SulAmérica, the largest independent insurance group in Brazil, 36 percent owned by ING, has intimated that they will be pursing acquisitions to expand their presence in the local market and to further tap into the rising Brazilian middle class.
In July 2010, SulAmérica acquired a 49.92 percent stake in health insurance provider Brasilsaude Companhia de Seguros. In December the company agreed to purchase Dental Plan Ltd. for US$16.8 million, gaining customers in the north and northeast regions of Brazil, and further expanding their client base to over 6.3 million people. Thus far the majority of insurance premiums in Brazil (65 percent, according to SUSEP) have been generated from the prosperous Southeast Region.
SulAmérica CEO Thomz Cabral de Menezes explains the company's outlook: "The focus is a hundred percent in Brazil. We're looking for acquisitions that are accretive to our portfolio that are aligned within our business segments, meaning health, dental, auto and distribution channels for our mass- marketing products."
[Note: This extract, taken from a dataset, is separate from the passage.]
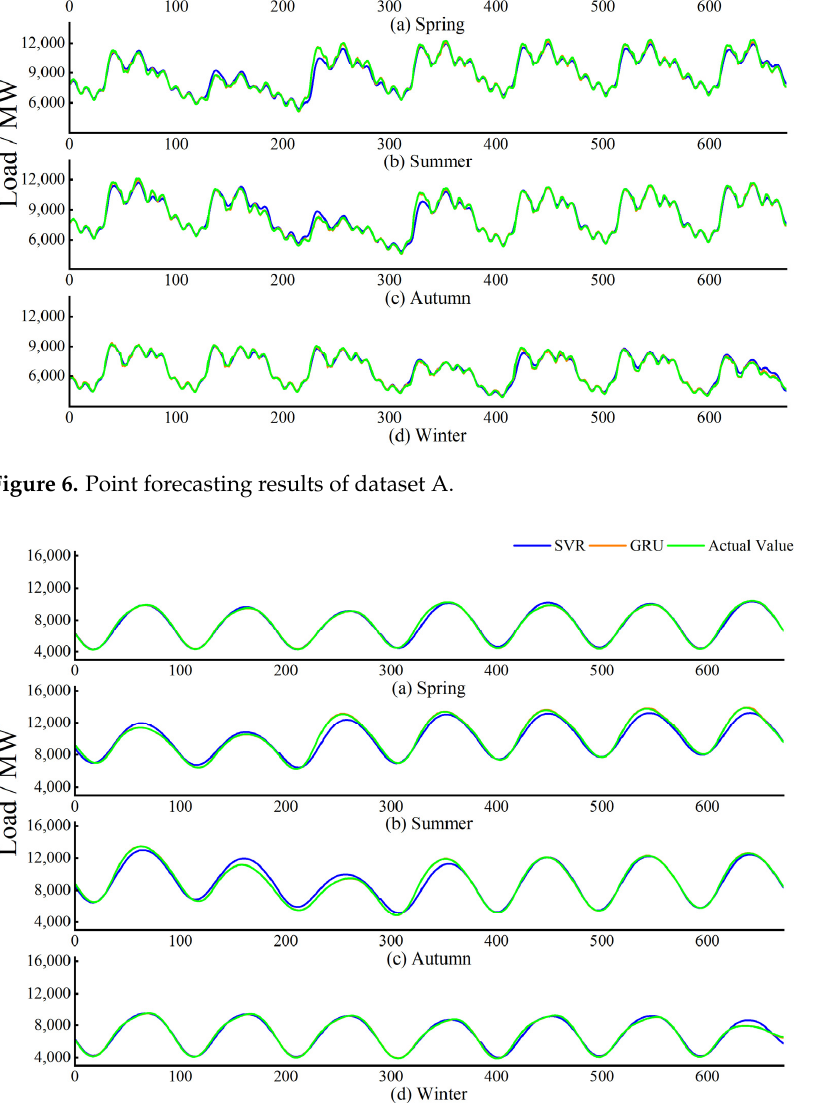
( b ) Figure 8. RMSE and MAE of model: ( a ) RMSE; ( b ) MAE. From Figure 8, it can be concluded that the accuracy of the GRU model is higher compared to the SVR model, whatever the season, where the root mean square error is reduced by at least 100 and the mean absolute error is reduced by at least 50. The errors are always much smaller than the SVR model, further demonstrating that the accuracy of the GRU model is much better than the SVR model.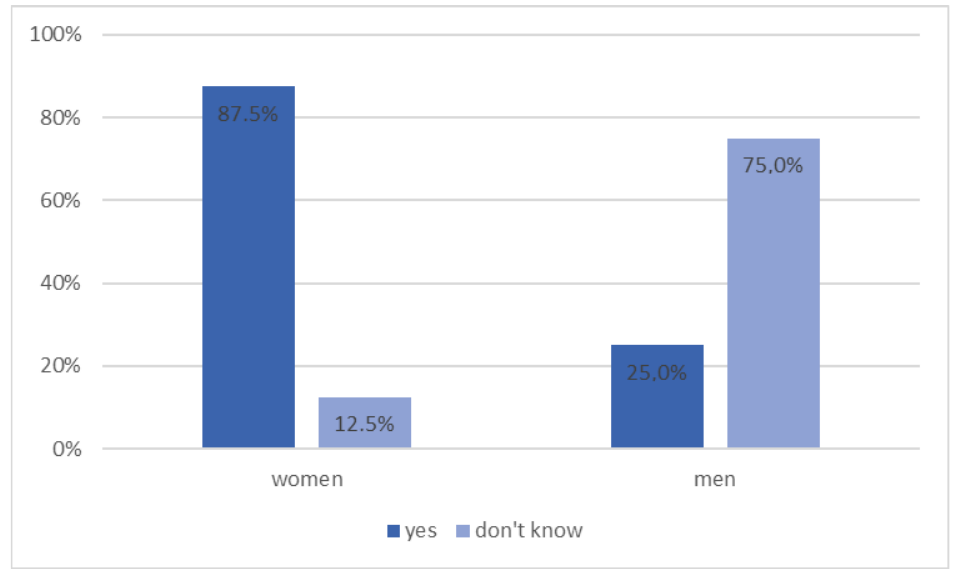
Figure 11. Diabetic patients’ interest in pharmaceutical care services in diabetology by gender ( n = 12, p = 0.029).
One additional target for acquisition for SulAmérica may be local health insurance brokerage Grupo Qualicorp. The Caryle Group, who acquired the company in July 2010, plans to sell their shares by midyear. Qualicorp wants to use the proceeds to further finance their own acquisitions.
SulAmérica ended fiscal year 2010 with a net income of R$426.6 million (US$ 270 million), a 3.2 percent increase over 2009's totals. Consolidated revenue from insurance premiums in 2010 rose by 15.2 percent, outperforming standard industry growth in the period. Average return on equity was 22.4 percent. SulAmérica expects to be able to build upon these figures and increase the number of policyholders throughout the year. Cabral de Menezes added: "The expansion of the middle class, plus the new consumers coming in, you're talking between 50 to 100 million people that eventually are going to be looking for insurance."
The Brazilian insurance market is the largest in South America, and offers the potential to become a more prominent international insurance market across all disciplines. Recent economic stability, positive credit trends, and regulatory reforms that have stabilized the currency and promoted domestic savings have produced sound growth across the insurance industry in Brazil. The severe disparity of wealth distribution in the country remains a concern, coupled with the low 3.1 percent penetration of insurance relative to domestic spending. While these problems remain on par with other Latin American countries, Brazil continues to lag more developed economies. However, large multinational insurers cannot ignore the market's size and growth potential and will be looking to invest themselves further in Brazil, and other emerging economies, to offset the continued static performance of the established North American and Western European markets.
SulAmérica is a Rio de Janeiro-based insurance business that provides a broad range of insurance services to individuals, corporate clients and government entities in Brazil. The company has been active in the insurance business since 1895. In 2002, SulAmérica entered into a joint venture with multinational finance company ING, who as of September 30, 2009, directly hold a 36% interest in SulAmérica.
BrasilSaude Companhia de Seguros
BrasilSaude Companhia de Seguros was founded in 1995 and is based out of Rio de Janeiro, Brazil. The company provides health insurance services in Brazil and operates as a subsidiary of SulAmérica SA.
Grupo Qualicorp is a leader in health benefits management services in Brazil. Founded in 1997, Grupo Qualicorp has around 1,200 employees and represents about 2.8 million policyholders as of June 2010.